How Artificial Intelligence Is Collapsing the World’s Career Ladder
By Ali Ansari
AI isn’t just changing what we do at work.
It is reshaping the very structure of how people enter, advance, and thrive in their careers.
AI brings with it a jobquake; a seismic disruption that will put more jobs at risk than the entire workforce of the European Union.
Shock magnitude bigger than Europe
Across the 50 largest economies, roughly 296 million jobs are directly vulnerable to AI automation within the next two years.
For comparison, the EU’s entire workforce stands at about 220 million. That means AI’s disruption is like putting at risk the future of every German engineer, French nurse, Italian accountant, Spanish teacher, and Polish factory worker – all at once.
This is not a thought experiment. It is happening now and at speed no past revolution has matched.
The collapse at the bottom
When computers arrived, typists felt safe as typing seemed an essential office skill.
But machines reshaped everything and within a few years, everyone could type. Those who retrained early adapted. Those who didn’t saw their careers disappear almost overnight.
The internet repeated the pattern. Shop assistants and cashiers once dismissed online sales as a fad. Then e-commerce swallowed retail giants like Borders and Toys “R” Us, taking tens of thousands of jobs with them.
AI is repeating those cycles, only faster and deeper
History tells us: waiting for certainty is the surest way to be left behind
Professions in the Crosshairs
AI isn’t starting with factory workers this time.
It’s targeting the foundation of the professional class i.e. entry-level white-collar roles.
- The paralegal searching case law.
- The junior analyst crunching spreadsheets.
- The strategy consultant’s apprentice.
- The Junior coders.
- The customer-service agents.
- The junior graphic designers.
These jobs have always been the bottom rungs of the career ladder, the place where new graduates cut their teeth, prove themselves, and climb higher.
AI is ripping those rungs out. Without them, the ladder itself starts to collapse.
- A lawyer can’t emerge without years of grunt research.
- A CFO doesn’t spring fully formed without once being a junior analyst.
- A creative director once designed the humble logo.
If AI swallows the entry-level, what happens to the pipeline of human expertise?
The Safe Havens
Some professions will hold firm for now because they depend on the messy, relational, deeply human skills that machines still struggle to mimic e.g.
- Teachers – Empathy, mentorship, and social development can’t be automated.
- Healthcare providers – Trust and human judgment remain irreplaceable.
- Skilled trades – Electricians, plumbers, builders due to physical adaptability.
- Leadership & negotiation – Contextual strategy, trust, emotional nuance.
- Creative direction – Big ideas and cultural resonance beyond mimicry.

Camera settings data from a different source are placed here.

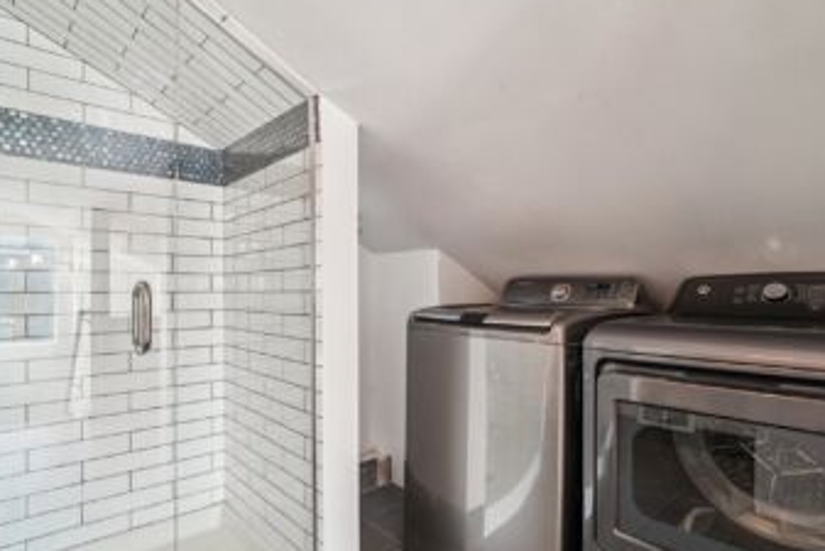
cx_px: 421
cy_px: 298
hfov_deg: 86.9
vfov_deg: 64.5
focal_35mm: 19
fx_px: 436
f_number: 8
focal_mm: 16
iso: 1600
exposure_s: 1/25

These aren’t just “safe jobs.” They’re the anchors of social stability
The epicenters of risk
Some economies stand directly on the fault lines.
- India: Jobs concentration in outsourced IT and back-office services.
- Eastern Europe: Jobs in IT outsourcing and translation.
- China and the U.S as the leaders of AI will also create the most disruption in their own economies.
This is not just an employment issue; it’s a geopolitical one. Economies built on exporting digital labor are staring at an existential challenge.
What happens when the digital labor itself becomes automated?
Aftershocks: Chaos or Course Correction?
Mass unemployment among educated workers breeds disillusionment and, in some societies, unrest.
If hundreds of millions feel excluded from the future, the result won’t be efficiency. It will be instability.
Governments and businesses must act fast:
- Reskill at scale. Treat digital and AI-complementary skills as public infrastructure, not optional extras.
- Protect the professions that hold society together. Teaching, healthcare, and skilled trades need renewed investment as they build resilience for generations.
- Rebuild the career ladder. If entry-level jobs vanish, design new ways for people to gain real-world experience e.g. apprenticeships, human–AI collaboration programs, or structured early-career learning ecosystems.
A new social contract for work
Past industrial revolutions unfolded over decades. AI is compressing that upheaval into years.
Without deliberate action, we risk a hollowed-out middle class, a stranded generation, and a destabilized world.
Imagine every worker in the EU suddenly at risk and then add tens of millions more.
That’s the scale of the AI Jobquake already rumbling beneath us.
The question isn’t whether AI will transform work.
It’s whether we can keep the ground firm enough beneath our feet to stop the quake from turning into collapse.